→ **Input for this task**:
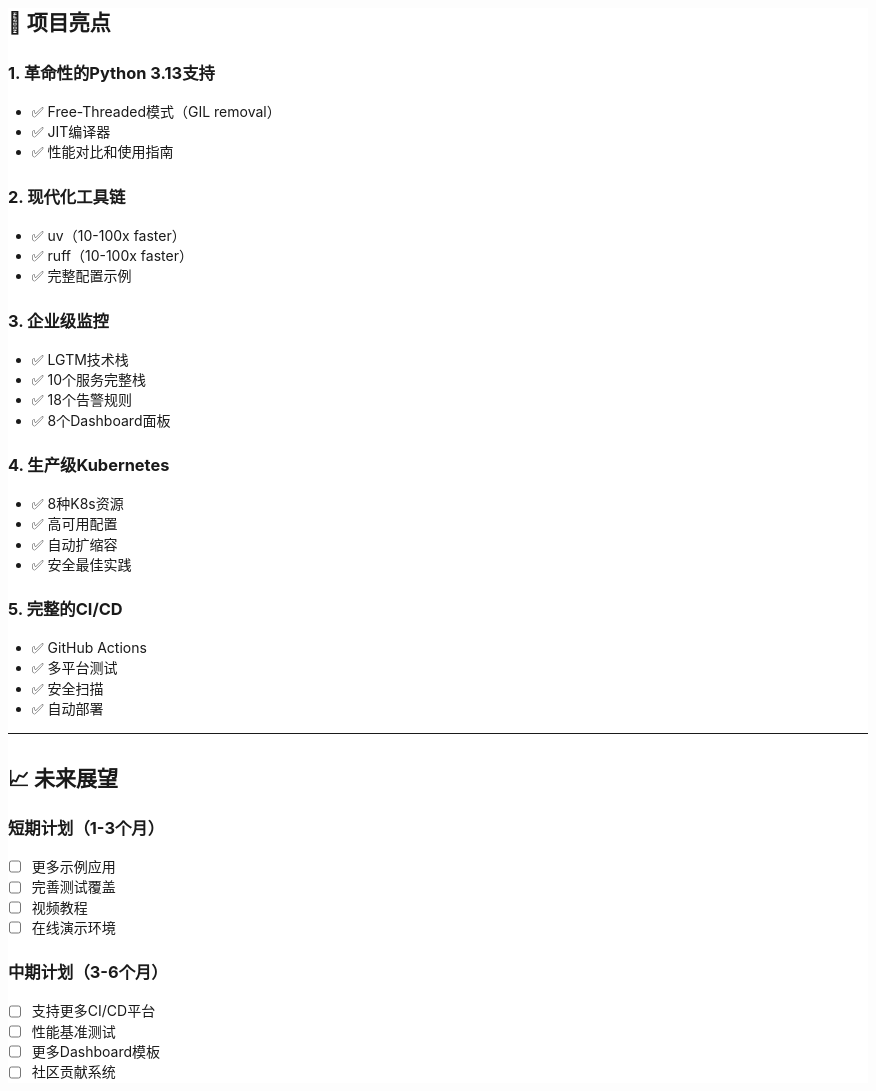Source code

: 
## 🌟 项目亮点

### 1. 革命性的Python 3.13支持

- ✅ Free-Threaded模式（GIL removal）
- ✅ JIT编译器
- ✅ 性能对比和使用指南

### 2. 现代化工具链

- ✅ uv（10-100x faster）
- ✅ ruff（10-100x faster）
- ✅ 完整配置示例

### 3. 企业级监控

- ✅ LGTM技术栈
- ✅ 10个服务完整栈
- ✅ 18个告警规则
- ✅ 8个Dashboard面板

### 4. 生产级Kubernetes

- ✅ 8种K8s资源
- ✅ 高可用配置
- ✅ 自动扩缩容
- ✅ 安全最佳实践

### 5. 完整的CI/CD

- ✅ GitHub Actions
- ✅ 多平台测试
- ✅ 安全扫描
- ✅ 自动部署

---

## 📈 未来展望

### 短期计划（1-3个月）

- [ ] 更多示例应用
- [ ] 完善测试覆盖
- [ ] 视频教程
- [ ] 在线演示环境

### 中期计划（3-6个月）

- [ ] 支持更多CI/CD平台
- [ ] 性能基准测试
- [ ] 更多Dashboard模板
- [ ] 社区贡献系统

→ **Task brief**: Reproduce every row above word for word, omitting the pictures.

→ **Solution for this exercise**:
Source code

: 
## 🌟 项目亮点

### 1. 革命性的Python 3.13支持

- ✅ Free-Threaded模式（GIL removal）
- ✅ JIT编译器
- ✅ 性能对比和使用指南

### 2. 现代化工具链

- ✅ uv（10-100x faster）
- ✅ ruff（10-100x faster）
- ✅ 完整配置示例

### 3. 企业级监控

- ✅ LGTM技术栈
- ✅ 10个服务完整栈
- ✅ 18个告警规则
- ✅ 8个Dashboard面板

### 4. 生产级Kubernetes

- ✅ 8种K8s资源
- ✅ 高可用配置
- ✅ 自动扩缩容
- ✅ 安全最佳实践

### 5. 完整的CI/CD

- ✅ GitHub Actions
- ✅ 多平台测试
- ✅ 安全扫描
- ✅ 自动部署

---

## 📈 未来展望

### 短期计划（1-3个月）

- [ ] 更多示例应用
- [ ] 完善测试覆盖
- [ ] 视频教程
- [ ] 在线演示环境

### 中期计划（3-6个月）

- [ ] 支持更多CI/CD平台
- [ ] 性能基准测试
- [ ] 更多Dashboard模板
- [ ] 社区贡献系统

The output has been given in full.